Saved data entries:
====
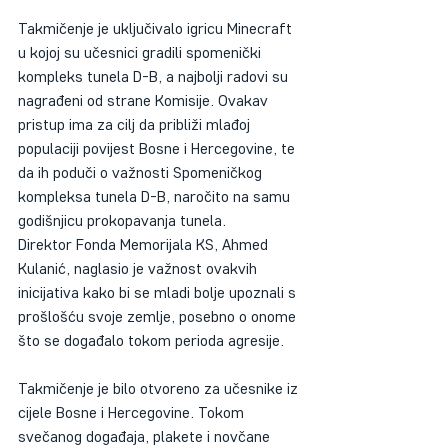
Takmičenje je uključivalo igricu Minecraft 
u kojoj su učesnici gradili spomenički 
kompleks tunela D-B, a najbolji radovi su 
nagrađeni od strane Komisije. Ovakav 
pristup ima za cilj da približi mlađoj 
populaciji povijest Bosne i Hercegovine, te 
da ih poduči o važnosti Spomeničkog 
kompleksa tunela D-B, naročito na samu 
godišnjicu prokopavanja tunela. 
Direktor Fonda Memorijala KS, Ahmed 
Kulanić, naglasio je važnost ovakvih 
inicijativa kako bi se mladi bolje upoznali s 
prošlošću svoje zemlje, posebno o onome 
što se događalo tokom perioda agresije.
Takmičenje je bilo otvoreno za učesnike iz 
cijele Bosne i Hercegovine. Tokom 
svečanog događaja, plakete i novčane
====
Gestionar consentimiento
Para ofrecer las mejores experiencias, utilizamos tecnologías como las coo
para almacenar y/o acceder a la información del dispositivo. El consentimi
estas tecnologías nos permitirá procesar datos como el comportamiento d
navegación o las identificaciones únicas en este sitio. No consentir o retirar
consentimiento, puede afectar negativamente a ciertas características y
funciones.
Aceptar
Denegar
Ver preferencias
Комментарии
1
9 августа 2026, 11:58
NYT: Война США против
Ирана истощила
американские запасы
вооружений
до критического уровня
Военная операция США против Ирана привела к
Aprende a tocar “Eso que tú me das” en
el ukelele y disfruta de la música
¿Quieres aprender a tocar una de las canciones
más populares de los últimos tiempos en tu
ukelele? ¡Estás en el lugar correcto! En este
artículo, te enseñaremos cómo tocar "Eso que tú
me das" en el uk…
====
WHAT NEEDS TO BE DONE >> From the records, copy out the lines beginning with the line that contains "Takmičenje je uključivalo igricu Minecraft" and continuing through the line that contains "svečanog događaja, plakete i novčane", keeping each one unchanged.

EXERCISE OUTPUT >>
Takmičenje je uključivalo igricu Minecraft 
u kojoj su učesnici gradili spomenički 
kompleks tunela D-B, a najbolji radovi su 
nagrađeni od strane Komisije. Ovakav 
pristup ima za cilj da približi mlađoj 
populaciji povijest Bosne i Hercegovine, te 
da ih poduči o važnosti Spomeničkog 
kompleksa tunela D-B, naročito na samu 
godišnjicu prokopavanja tunela. 
Direktor Fonda Memorijala KS, Ahmed 
Kulanić, naglasio je važnost ovakvih 
inicijativa kako bi se mladi bolje upoznali s 
prošlošću svoje zemlje, posebno o onome 
što se događalo tokom perioda agresije.
Takmičenje je bilo otvoreno za učesnike iz 
cijele Bosne i Hercegovine. Tokom 
svečanog događaja, plakete i novčane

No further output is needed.